Big picture: The US-China tensions that gained prominence during the Trump era haven’t gone away, with the Biden administration and allies taking a hard line with Beijing. That creates challenges for Western companies that operate in the Chinese market.
“It does affect these brands,” Sherman said. Plus, weeks like this only strengthen the hand of local competitors, which are more tapped in to regional tastes and can avoid politically-generated controversy, she noted.
This powerful oil lobby has changed its tune on a carbon tax
The oil industry’s most powerful lobby announced Thursday that it will support setting a price on carbon for the first time, a significant shift that underlines intensifying pressure on Washington and business to tackle the climate crisis.
But the devil will be in the details, my CNN Business colleague Matt Egan reports. The American Petroleum Institute laid out a series of principles that must be met before the century-old group endorses a price on carbon.
Advocates of carbon pricing say it’s crucial to fighting the climate crisis, since it would accelerate efforts to curb planet-warming emissions and force investors, companies and individuals to bear the cost of pollution.
But API opposed the last serious effort to impose a price on carbon in 2010. Since then, ExxonMobil, Chevron and other industry leaders have publicly backed carbon pricing — clearing the way for others to follow.
“This is a pretty big deal for the industry. There is broad recognition that obviously the country has to do something on climate change,” API CEO Mike Sommers told CNN Business. “We want to be a willing partner with the Biden administration and others in Congress who are serious about taking on this challenge.”
Still, there’s skepticism among climate groups that API’s change of heart will translate to its backing of meaningful legislation.
“A statement of theoretical support for a market-based carbon price is a long way from agreeing to what will likely need to be strong, binding rules to limit fossil fuel usage [and] methane emission,” Dylan Tanner, executive director of InfluenceMap, a think tank focused on energy and climate change, said in a statement.
WeWork is finally going public by merging with a SPAC
It’s been 18 months since WeWork scrapped its plans to go public after a disastrous IPO attempt. Now the coworking space provider appears ready to try again.
The latest: The Wall Street Journal was first to report that WeWork has agreed to merge with a special-purpose acquisition company, or SPAC.

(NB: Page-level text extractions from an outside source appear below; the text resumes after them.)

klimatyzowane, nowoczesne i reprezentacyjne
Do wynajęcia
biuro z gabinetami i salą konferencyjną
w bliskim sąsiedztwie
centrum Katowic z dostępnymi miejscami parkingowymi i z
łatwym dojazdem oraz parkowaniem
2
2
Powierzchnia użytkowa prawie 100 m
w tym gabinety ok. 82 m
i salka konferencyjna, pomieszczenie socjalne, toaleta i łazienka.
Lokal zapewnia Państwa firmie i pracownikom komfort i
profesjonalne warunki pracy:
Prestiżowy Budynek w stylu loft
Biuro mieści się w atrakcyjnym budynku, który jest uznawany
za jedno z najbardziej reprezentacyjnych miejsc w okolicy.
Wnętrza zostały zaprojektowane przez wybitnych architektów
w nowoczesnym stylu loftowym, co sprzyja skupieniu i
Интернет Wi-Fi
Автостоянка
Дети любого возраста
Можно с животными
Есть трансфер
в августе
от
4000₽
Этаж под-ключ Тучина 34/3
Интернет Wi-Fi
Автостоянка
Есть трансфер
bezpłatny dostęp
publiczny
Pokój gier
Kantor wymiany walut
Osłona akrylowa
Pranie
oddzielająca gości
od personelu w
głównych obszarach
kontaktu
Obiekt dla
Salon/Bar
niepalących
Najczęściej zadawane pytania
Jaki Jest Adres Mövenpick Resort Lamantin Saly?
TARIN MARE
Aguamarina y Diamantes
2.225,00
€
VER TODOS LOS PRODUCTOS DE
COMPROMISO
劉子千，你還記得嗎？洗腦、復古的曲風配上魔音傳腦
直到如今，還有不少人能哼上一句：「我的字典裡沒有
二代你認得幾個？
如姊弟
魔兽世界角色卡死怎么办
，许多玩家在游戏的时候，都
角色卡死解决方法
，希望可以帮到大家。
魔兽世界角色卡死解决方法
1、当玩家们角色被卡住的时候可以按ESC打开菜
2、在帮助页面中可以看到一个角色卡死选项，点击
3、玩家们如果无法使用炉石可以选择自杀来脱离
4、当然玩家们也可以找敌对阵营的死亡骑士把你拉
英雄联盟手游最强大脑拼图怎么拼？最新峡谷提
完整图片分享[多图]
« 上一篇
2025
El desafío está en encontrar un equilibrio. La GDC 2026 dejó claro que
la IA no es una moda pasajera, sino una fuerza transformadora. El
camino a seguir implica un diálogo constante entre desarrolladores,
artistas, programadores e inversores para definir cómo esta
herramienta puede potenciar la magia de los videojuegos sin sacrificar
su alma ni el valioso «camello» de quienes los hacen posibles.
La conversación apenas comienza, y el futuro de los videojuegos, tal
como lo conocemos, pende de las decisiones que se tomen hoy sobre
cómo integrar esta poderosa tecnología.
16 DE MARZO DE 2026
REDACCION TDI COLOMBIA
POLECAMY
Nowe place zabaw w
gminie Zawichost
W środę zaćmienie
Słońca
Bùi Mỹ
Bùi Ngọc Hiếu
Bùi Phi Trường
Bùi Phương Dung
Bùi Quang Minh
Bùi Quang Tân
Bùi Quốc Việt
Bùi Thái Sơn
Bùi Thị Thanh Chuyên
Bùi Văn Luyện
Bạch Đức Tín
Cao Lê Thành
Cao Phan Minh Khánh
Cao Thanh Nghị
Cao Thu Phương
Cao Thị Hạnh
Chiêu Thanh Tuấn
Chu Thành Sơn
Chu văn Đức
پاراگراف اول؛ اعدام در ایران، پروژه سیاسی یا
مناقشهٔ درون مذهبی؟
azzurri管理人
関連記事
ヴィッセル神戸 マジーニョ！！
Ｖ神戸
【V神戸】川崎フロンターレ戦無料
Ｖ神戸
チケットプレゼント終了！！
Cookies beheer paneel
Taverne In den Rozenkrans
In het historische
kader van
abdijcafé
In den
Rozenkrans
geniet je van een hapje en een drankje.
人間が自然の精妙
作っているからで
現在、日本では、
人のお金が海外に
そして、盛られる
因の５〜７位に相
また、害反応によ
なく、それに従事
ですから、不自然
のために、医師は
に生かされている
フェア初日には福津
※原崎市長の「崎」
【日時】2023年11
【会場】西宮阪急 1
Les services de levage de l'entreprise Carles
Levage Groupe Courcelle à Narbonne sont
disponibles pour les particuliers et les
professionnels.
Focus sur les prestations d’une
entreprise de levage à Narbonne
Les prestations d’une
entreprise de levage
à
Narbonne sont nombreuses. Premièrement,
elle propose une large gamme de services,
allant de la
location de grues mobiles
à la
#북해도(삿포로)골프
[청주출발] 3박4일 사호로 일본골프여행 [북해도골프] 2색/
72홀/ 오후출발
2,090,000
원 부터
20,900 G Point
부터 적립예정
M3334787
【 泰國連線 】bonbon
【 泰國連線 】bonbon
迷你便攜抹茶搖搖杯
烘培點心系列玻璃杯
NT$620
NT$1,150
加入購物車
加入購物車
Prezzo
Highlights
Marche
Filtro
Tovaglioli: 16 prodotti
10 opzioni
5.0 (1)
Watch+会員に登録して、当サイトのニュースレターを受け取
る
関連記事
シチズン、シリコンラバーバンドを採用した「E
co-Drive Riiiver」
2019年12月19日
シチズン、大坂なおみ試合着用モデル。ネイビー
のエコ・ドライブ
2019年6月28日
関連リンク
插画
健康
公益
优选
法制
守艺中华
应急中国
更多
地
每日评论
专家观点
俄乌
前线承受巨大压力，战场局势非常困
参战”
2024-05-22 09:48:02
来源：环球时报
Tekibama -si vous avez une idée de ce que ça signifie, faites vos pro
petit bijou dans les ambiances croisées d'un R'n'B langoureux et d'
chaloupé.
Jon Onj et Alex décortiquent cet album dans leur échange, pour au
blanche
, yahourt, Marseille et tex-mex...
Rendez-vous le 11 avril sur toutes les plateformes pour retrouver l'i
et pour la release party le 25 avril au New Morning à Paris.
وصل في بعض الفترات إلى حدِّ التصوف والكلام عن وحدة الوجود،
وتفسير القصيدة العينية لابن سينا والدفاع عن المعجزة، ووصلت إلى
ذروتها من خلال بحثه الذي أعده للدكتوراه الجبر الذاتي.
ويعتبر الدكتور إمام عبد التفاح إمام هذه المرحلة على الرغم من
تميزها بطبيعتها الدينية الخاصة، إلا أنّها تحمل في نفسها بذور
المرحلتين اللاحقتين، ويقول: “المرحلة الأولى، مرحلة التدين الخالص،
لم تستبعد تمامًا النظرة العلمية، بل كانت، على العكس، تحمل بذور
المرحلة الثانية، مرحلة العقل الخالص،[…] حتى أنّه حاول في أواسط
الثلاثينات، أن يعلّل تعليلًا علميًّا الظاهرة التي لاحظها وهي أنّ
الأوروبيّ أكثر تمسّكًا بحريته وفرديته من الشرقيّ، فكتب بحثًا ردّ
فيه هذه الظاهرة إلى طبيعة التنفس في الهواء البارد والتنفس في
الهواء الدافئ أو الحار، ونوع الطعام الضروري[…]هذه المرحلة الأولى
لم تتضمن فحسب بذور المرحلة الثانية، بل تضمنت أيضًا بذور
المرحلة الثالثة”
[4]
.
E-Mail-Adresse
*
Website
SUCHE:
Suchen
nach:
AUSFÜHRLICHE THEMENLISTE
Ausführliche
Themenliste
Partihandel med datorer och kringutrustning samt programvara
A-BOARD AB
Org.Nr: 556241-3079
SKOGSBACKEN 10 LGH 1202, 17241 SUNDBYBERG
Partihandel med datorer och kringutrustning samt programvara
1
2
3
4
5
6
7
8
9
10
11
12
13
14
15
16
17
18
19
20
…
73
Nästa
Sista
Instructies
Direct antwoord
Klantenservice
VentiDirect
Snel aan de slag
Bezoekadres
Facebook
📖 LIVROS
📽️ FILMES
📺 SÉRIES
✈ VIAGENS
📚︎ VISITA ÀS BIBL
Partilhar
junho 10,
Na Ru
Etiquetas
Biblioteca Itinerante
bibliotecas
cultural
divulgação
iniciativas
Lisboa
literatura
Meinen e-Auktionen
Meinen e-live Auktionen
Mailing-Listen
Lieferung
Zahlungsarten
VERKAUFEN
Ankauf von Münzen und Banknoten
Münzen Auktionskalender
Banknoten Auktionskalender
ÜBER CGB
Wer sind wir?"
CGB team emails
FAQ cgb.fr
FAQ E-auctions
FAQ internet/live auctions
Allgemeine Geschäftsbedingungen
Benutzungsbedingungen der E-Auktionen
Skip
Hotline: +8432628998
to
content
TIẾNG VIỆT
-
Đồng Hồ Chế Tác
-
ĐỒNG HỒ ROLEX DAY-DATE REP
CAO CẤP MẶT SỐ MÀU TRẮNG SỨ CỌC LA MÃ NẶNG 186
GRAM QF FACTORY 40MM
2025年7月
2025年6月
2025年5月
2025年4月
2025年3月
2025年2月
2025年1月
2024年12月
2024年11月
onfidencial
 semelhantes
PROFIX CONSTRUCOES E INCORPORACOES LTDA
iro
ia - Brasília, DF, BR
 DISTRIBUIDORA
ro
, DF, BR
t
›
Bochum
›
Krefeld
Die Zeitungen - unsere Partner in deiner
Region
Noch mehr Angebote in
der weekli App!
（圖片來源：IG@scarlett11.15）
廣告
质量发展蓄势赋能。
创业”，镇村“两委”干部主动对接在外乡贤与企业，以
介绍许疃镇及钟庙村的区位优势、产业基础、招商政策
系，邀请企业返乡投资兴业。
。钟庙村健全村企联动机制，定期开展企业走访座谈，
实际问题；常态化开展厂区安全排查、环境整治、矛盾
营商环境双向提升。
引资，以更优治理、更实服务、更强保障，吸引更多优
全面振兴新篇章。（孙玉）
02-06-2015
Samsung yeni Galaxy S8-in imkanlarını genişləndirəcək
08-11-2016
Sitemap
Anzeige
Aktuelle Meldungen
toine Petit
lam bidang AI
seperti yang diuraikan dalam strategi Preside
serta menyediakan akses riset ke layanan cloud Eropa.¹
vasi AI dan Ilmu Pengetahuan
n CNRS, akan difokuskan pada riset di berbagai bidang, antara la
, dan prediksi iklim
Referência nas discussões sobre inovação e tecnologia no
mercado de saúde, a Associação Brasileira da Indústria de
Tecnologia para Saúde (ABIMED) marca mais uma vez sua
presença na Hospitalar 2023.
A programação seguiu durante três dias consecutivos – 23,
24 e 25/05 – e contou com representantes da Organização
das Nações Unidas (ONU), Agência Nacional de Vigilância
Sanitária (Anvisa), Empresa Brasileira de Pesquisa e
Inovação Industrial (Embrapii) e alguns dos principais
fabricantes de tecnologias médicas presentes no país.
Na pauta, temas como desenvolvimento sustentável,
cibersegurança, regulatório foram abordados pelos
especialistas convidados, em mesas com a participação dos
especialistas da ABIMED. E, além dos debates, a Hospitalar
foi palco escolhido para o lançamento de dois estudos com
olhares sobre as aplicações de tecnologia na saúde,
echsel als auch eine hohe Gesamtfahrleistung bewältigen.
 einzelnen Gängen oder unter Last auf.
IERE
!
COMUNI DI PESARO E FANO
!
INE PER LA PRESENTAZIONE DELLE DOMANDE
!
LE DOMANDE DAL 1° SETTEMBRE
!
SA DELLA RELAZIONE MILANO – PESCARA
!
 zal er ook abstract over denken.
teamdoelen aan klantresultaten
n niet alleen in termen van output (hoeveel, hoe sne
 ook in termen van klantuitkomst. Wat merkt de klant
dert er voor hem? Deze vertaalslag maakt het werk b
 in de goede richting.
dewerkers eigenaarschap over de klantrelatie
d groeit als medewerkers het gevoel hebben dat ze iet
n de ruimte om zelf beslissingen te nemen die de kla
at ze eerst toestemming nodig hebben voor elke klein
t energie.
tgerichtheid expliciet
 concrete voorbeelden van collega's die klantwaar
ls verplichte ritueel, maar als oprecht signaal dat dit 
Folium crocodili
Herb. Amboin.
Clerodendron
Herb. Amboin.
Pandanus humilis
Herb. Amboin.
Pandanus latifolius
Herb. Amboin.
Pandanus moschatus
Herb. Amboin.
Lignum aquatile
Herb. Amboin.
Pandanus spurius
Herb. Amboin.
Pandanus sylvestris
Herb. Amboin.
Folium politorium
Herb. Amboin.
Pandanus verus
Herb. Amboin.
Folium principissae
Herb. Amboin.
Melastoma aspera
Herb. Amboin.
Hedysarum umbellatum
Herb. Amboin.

The merger with BowX Acquisition Corp. would value WeWork at $9 billion. That’s a fraction of the $47 billion private market valuation the company fetched previously.
Remember: WeWork was plunged into crisis in 2019 as investors combed through the company’s IPO paperwork, which revealed former CEO Adam Neumann’s unchecked power and numerous potential conflicts of interest, as well as the startup’s staggering losses.
The company was forced to postpone its IPO, accept a bailout from SoftBank and reconfigure its business.
Now, it could raise money by tapping into the SPAC boom. In recent months, investors have raced to set up so-called “blank check” companies, which exist purely to find private companies to merge with, effectively taking them public.
Details, details: BowX Acquisition Corp., which raised $420 million from investors last year, is led by Vivek Ranadivé, who founded Tibco Software and now owns the Sacramento Kings. Ranadivé will join WeWork’s board.